TECEDDÜD HAKİKATİ
Kainata baktığımızda her şeyin her an yenilendiğine şahit oluruz. Geceden sonra güneş doğar, topraktaki tohum çatlar, bulutlar toplanır, mevsimler gelir geçer, gezegenler yörüngelerinde biraz daha hareket eder, doğan yavru bir milim daha büyür, zerreler o ufak devininmlerini tekrarlar... Ben bu yazıya başlamadan önceyle şimdiki hiçbir şey aynı değil. Değişti. Ben de aynı ben değilim, siz de.
Teceddüd yenilenme demektir. Her şeyde fıtri olarak teceddüd meyli vardır. Yani yenilenme, eskiden silkinip yeni hale dönüşme. Bunun sebebi de kemal noktasına gitme meylidir. Her şey kemal noktasına doğru seyrü sefer eder. Eğer tersi istikametteyse, olduğundan daha kötüye doğru gidiyorsa, eceli yakın demektir.

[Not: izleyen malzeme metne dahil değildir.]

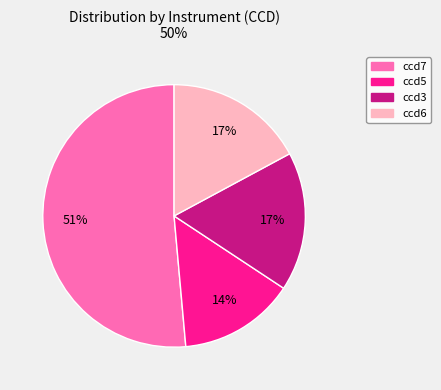

Count the number of slices in the pie.

4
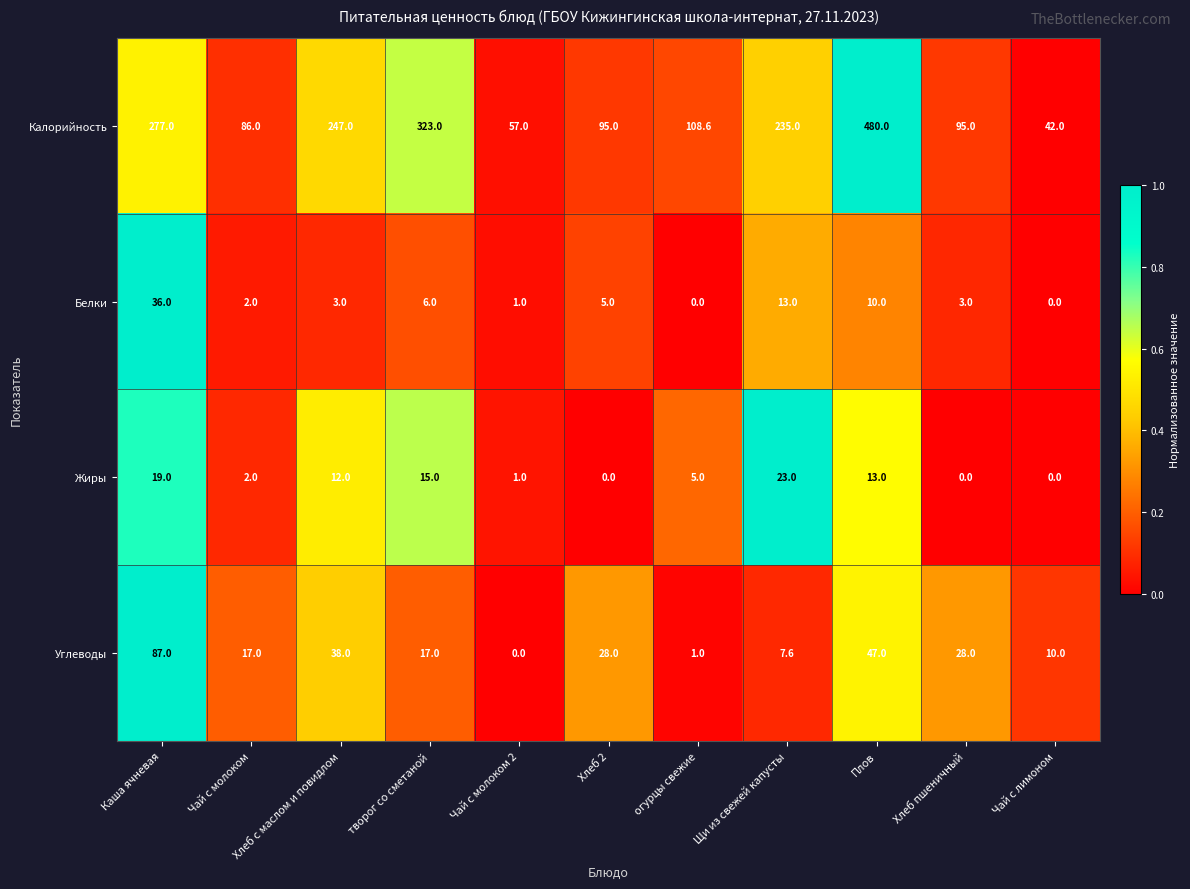

At which category is the sum across all series the highest?

Плов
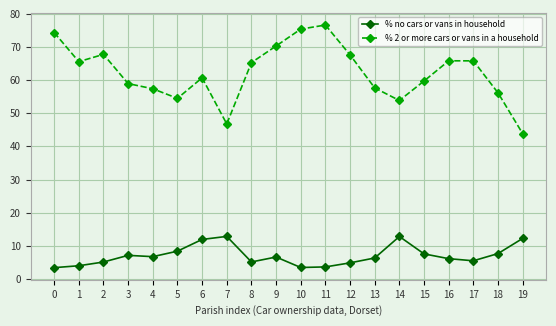

What are all the series names shown in the legend?

% no cars or vans in household, % 2 or more cars or vans in a household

Bu geniş nazardan sonra kendi alemimize dönelim istiyorum. Dönem dönem gelen yeni bir şeyler yapma isteği, belki bir yolculuk, belki bir iş, belki evlilik... Hepsinin bu teceddüd meylinden kaynaklandığını düşünüyorum. Çünkü insan fıtraten sabit duramaz. Sabilik, tekdüzelik ademe, yani yokluğa gider zira. İnsana en büyük azapsa ademdir. Var olmak ister insan, bir iz bırakmak ister bu dünyaya. Teceddüd de bu adem halinden uzaklaşmaktır, o yüzden insan yeni bir şeyler yapma arzusu duyar hayatında zaman zaman.
Yaşım daha geençken insanların ikinci bir üniversite ya da yüksek lisans yapmalarını hiç anlamazdım. Okurken bir an önce o bataklıktan kurtulmayı hayal ediyordum çünkü. Yeni yeni farkediyorum ki, teceddüd meyli yönlendiriyormuş o insanları buna. Ya da örneğin, yıllarca bir alanda çalışmış birisi, sonra birdenbire hiç alakası olmayan bambaşka bir alanda kariyer yapmaya başlıyor. Girişimci oluyor mesela. Ya da bir sanat dalında sanatkar olmayı öğreniyor. İlaahir, örnekler çoğaltılabilir.
İnsanın fıtratını en iyi bilen Elçi (sav) buyurmamış mı, "İmanınızı Lâ İlâhe İllallâh'la yenileyin." Demek sadece maddî yönden yenilenmek olmaz, manevî olarak da yenileneceğiz, teceddüd edeceğiz. Yoksa hiçbir teceddüd bizi tatmin etmez. Ömrümüz boyunca daldan dala koşan, ama bir işte dikiş tutturamayan maymun iştahlı kimselerden oluveriririz de geriye dönüp bakınca, asıl yurda bir sermaye biriktirmemiş olmanın vicdan azabı kalır yanımızda. Rabbim razı olacağı şekilde, hem maddî hem manevî bizi kemal noktamıza götüren teceddüdler nasip etsin, âmin.